Возле «Эрмитажа» он свернул, остановился. Липы «Эрмитажа» громадные, черные от дождя, словно впечатывались в сумеречное, серое небо. В маленькой церковке тихо и скорбно перезванивали колокола.
Воронцов вдруг остановился, прижался спиной к забору, сплошь заклеенному какими-то дурацкими плакатами и объявлениями, вдохнул всей грудью воздух и замотал головой: «Господи, неужели дома, неужели в Москве я, господи?!»
И так стало сладостно, как бывало в раннем, таком невозможно счастливом детстве, когда маменька приходила к нему и он зарывался головой в ее колени, и ее длинные пальцы нежно гладили его ломкую, тоненькую шею, и пахло от маменьки апельсиновым вареньем и горькими духами, и было это так давно, что, возможно, никогда этого не было.
Абросимов открыл дверь сам. Увидев Воронцова, он в страхе шагнул на площадку – грудью навстречу гостю, словно бы прикрывая вход в квартиру.
– Что? – быстрым шепотом спросил он. – Зачем ты? Один?
Воронцов улыбнулся, тронул его за руку, ответил:
– Позволь мне сначала войти к тебе, Геннадий.
– Нельзя. У меня сослуживцы из наркомата…
– Когда они уйдут?
– Поздно. Мы работаем над проектом.
– Переночевать мне у тебя можно?
– Это опасно… Ах, зачем ты пришел, Виктор, я только начал успокаиваться от прошлого! Зачем ты пришел?
– Кто и где живет из наших?
– Я никого не вижу! Я, правда, давеча встретил Веру – случайно, на улице… Она живет на Собачьей площадке, в доме пять.
– У тебя сослуживцев нет, – чеканно и брезгливо, как-то сразу потухнув, сказал Воронцов. – Ты просто боишься…
Он медленно спустился по лестнице, все еще ожидая, что Абросимов окликнет его, бросится к нему со слезами и уведет к себе, и он поймет его, потому что страх ломает человека, и в этом нет его вины – вина только в том, что не можешь перебороть страх, когда ты не один уже, а вдвоем… Но никто его не окликнул, и он услышал, как осторожно лязгнул французский замок, а потом прогрохотал тяжелый засов. «В Москве силен бандитизм, – машинально отметил для себя Воронцов, – про это все говорили». И только выйдя на пустынную, темную улицу, он остановился, потому что понял – Абросимов дал ему адрес его жены. Веры – единственной женщины, которую он любил и которая была его мукой и счастьем; все те другие, с кем сводила шальная, стремительная и жестокая жизнь, проходили мимо – он их не помнил.
И сейчас, по прошествии лет, после того, как они расстались, он не мог отдать себе отчет – кто же виноват в этом.

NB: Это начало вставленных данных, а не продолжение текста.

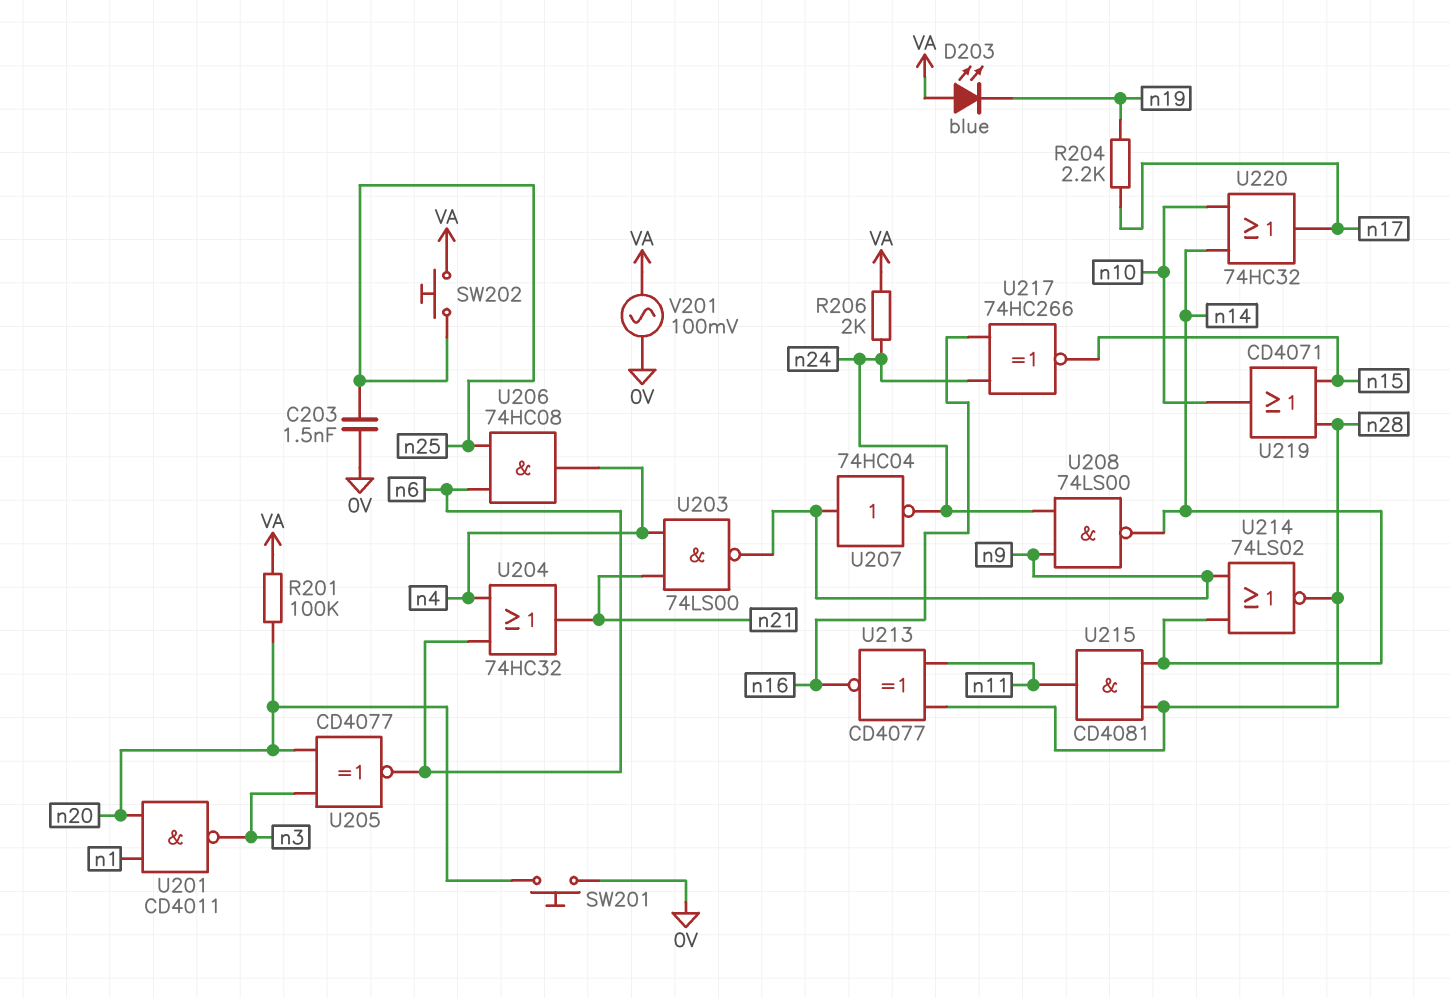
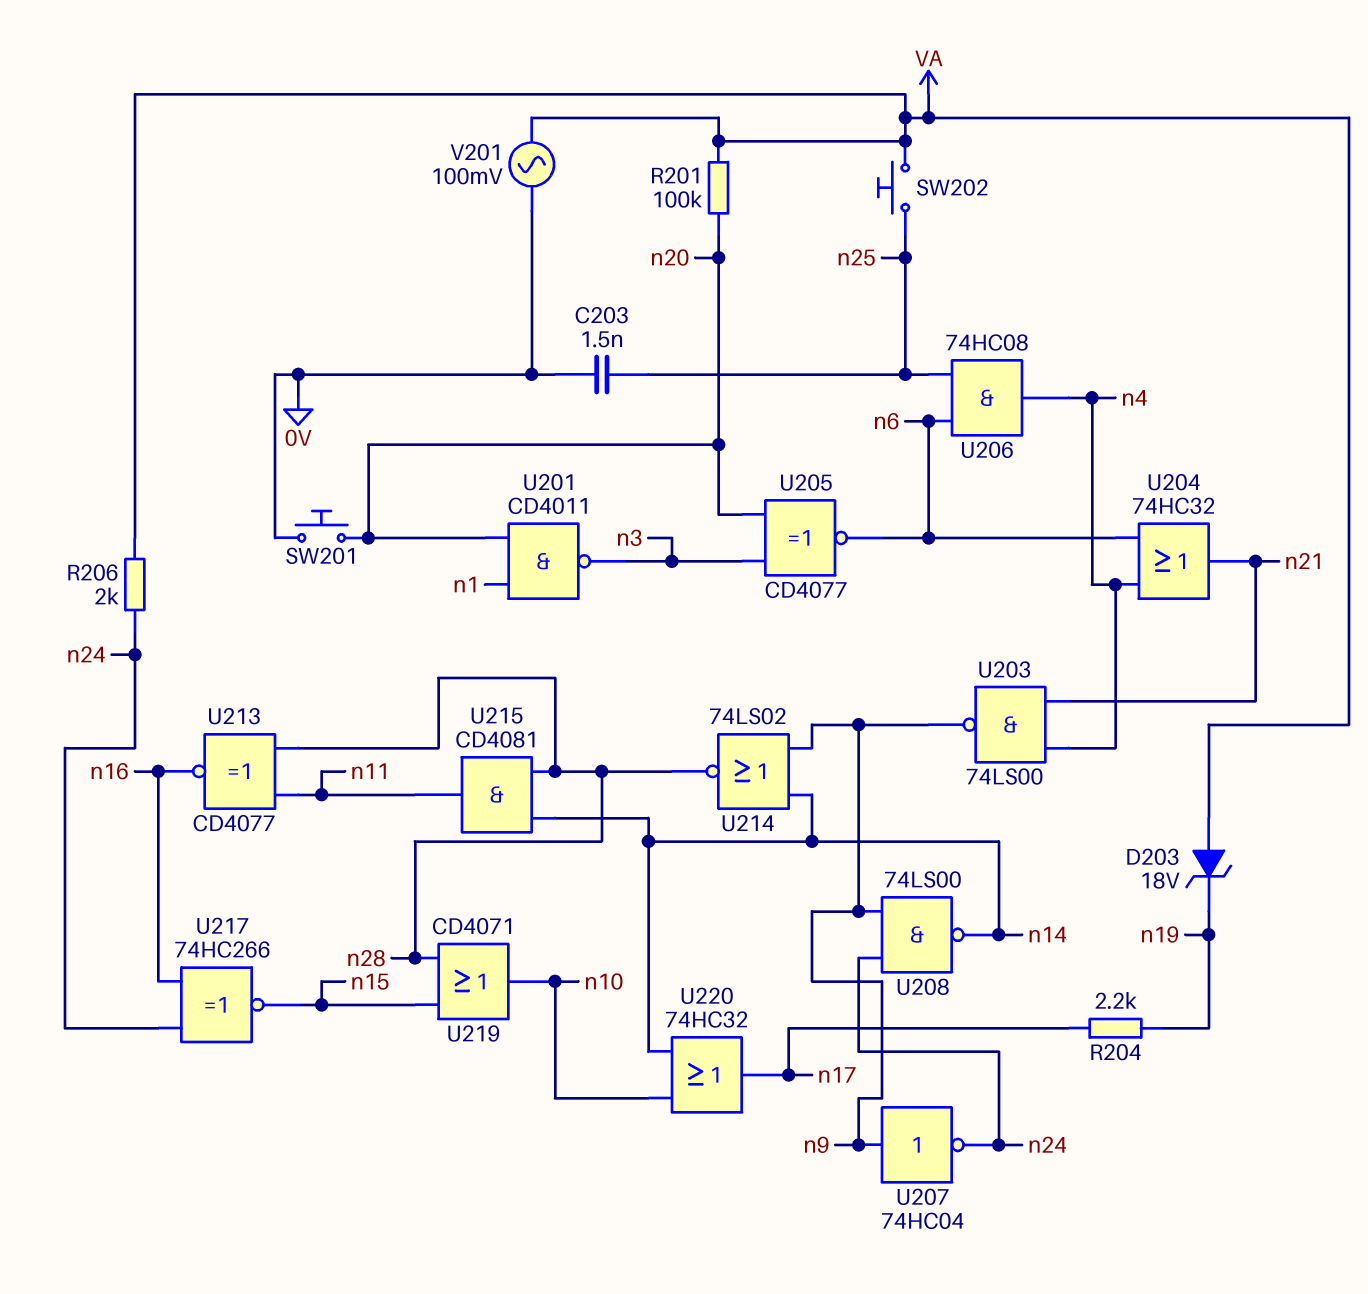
D203: LED blue (A VA, K n19) -> zener 18V (A VA, K n19)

Поначалу он, естественно, был убежден в ее вине. После, встречая других женщин, он все чаще и чаще вспоминал ее и, вместо того чтобы от нее отдаляться, мучительно, до острой боли в сердце возвращался к ней. Он полюбил ее сразу, как только увидел на именинах у тетушки Лопухиной в сентябре, в день поразительный, прозрачно-синий, за городом, в сосновом бору в Назарьине, что возле Николиной Горы.
…Вера жила в большой коммунальной квартире. Он увидел полутемный коридор, телефонный аппарат на стене, две громоздкие детские коляски и большую оцинкованную ванночку, повешенную на большой крюк…
– Ну, здравствуй, – сказал он, нелепо хмурясь, потому что не знал, как ему следует вести себя. – Добрый вечер.
– Здравствуй, – ответила Вера, легко улыбнувшись. Она улыбнулась так, будто они расстались только вчера, а не семь лет назад.
Она не вышла, как Абросимов, на площадку, но и не отступила в сторону, приглашая его войти к ней. Она стояла в дверях и смотрела на него со странной усмешливостью.